— Given records —
* * * *

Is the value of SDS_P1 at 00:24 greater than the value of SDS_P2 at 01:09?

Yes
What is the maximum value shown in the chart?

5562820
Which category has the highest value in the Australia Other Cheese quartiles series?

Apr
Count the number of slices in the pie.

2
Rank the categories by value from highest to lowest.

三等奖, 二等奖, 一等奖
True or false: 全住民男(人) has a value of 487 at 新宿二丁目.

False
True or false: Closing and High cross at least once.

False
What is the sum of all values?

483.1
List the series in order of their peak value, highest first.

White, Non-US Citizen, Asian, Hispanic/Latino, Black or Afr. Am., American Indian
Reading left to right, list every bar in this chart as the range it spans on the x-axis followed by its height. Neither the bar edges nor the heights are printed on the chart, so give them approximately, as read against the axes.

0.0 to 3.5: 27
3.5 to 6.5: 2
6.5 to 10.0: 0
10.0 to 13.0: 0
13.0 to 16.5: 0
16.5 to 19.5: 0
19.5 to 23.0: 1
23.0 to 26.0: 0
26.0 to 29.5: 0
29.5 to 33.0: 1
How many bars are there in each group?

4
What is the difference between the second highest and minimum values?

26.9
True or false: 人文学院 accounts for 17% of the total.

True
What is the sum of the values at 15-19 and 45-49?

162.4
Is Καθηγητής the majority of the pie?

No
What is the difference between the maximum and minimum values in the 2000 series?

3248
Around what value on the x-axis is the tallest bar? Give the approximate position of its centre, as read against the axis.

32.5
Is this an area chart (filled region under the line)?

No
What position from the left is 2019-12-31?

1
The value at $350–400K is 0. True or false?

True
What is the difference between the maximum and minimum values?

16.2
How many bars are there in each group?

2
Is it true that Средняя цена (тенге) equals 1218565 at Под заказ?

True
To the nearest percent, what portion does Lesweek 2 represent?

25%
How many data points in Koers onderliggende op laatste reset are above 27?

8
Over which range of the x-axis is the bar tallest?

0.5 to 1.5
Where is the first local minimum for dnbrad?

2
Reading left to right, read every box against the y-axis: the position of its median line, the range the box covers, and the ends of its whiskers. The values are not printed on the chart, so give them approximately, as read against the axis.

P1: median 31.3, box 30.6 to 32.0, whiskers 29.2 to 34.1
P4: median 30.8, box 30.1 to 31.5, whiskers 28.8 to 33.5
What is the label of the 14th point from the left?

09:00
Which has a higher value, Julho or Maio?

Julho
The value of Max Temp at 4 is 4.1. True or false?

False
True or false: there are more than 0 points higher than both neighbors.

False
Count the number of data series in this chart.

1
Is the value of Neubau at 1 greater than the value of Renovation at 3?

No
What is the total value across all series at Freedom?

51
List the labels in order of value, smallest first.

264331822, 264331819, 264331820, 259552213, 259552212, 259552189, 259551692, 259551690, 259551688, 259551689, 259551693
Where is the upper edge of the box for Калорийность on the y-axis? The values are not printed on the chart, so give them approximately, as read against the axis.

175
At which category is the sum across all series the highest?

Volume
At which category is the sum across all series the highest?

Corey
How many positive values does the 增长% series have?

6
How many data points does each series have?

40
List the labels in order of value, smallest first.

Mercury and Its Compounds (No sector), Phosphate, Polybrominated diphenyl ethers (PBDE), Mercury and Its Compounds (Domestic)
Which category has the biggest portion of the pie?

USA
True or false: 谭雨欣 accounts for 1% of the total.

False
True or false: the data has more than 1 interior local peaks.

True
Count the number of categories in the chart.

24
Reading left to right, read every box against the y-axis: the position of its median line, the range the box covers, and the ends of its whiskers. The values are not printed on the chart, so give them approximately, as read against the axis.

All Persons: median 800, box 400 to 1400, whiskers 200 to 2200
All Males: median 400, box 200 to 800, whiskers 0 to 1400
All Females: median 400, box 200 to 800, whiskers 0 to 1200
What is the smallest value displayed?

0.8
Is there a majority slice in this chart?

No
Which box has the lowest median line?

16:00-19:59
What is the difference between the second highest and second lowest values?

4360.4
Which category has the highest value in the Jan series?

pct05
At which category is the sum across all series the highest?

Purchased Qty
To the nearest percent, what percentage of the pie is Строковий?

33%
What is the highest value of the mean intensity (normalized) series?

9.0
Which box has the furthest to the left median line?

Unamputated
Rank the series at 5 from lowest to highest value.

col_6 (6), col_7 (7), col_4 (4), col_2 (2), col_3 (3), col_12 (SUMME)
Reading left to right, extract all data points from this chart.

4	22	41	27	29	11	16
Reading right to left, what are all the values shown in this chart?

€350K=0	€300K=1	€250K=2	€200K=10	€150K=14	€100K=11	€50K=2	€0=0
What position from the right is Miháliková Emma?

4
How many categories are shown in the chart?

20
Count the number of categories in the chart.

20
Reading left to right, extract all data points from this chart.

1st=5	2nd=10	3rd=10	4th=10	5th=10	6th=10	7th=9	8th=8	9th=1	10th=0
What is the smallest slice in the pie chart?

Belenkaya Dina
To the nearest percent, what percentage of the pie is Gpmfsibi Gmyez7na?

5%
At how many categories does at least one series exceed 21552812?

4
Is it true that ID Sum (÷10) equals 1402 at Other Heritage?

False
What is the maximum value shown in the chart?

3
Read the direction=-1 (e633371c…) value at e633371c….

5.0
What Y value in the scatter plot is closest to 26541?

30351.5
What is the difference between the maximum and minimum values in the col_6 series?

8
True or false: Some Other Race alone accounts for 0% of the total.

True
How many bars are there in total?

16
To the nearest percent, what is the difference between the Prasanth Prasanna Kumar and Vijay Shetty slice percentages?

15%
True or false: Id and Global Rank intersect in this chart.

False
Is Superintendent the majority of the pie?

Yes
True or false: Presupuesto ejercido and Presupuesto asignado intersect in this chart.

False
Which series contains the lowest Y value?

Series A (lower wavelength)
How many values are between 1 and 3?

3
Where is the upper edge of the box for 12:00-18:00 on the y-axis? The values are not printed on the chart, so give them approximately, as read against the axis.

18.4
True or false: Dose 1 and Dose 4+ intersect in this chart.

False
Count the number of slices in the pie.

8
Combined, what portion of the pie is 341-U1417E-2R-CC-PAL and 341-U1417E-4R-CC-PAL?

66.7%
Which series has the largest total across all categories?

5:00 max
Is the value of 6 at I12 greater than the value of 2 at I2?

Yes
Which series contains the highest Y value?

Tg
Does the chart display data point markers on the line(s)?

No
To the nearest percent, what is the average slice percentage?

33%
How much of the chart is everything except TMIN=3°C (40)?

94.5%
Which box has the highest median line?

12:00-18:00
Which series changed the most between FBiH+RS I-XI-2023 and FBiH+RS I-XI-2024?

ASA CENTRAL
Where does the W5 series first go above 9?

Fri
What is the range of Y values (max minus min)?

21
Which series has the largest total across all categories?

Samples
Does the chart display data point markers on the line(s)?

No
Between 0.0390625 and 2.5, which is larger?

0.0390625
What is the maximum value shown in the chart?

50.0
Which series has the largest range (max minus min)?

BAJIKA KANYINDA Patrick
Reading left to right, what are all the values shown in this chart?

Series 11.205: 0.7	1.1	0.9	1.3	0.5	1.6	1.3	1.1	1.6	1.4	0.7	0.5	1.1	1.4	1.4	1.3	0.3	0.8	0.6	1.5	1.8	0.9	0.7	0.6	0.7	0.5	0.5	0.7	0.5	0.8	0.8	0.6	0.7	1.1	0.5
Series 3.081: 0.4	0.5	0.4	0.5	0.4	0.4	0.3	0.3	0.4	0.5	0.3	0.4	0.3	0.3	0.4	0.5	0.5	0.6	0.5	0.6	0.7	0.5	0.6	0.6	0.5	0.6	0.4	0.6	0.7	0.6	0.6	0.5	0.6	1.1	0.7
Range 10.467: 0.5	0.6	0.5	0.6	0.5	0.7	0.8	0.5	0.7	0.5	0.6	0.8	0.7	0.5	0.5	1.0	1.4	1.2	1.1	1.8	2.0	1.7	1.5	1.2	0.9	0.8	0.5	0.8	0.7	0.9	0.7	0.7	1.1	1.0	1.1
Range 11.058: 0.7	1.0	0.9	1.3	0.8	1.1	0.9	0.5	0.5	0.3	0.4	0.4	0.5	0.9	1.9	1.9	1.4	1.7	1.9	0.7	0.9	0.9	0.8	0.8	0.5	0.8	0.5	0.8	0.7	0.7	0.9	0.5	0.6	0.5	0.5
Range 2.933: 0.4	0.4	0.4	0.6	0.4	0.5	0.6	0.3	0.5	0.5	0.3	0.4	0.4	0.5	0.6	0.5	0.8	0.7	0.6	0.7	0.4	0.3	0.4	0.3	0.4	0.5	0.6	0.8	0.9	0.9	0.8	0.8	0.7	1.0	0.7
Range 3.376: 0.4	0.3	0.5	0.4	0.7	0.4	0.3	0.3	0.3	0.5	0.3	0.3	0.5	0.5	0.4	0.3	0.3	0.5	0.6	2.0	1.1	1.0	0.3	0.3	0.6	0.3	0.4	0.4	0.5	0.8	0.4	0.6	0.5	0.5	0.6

* * * *

— What is being asked —
Please show each line in the listing above that contains the word "Other", copied in full.

— Solution for this problem —
Which category has the highest value in the Australia Other Cheese quartiles series?
Is it true that ID Sum (÷10) equals 1402 at Other Heritage?
True or false: Some Other Race alone accounts for 0% of the total.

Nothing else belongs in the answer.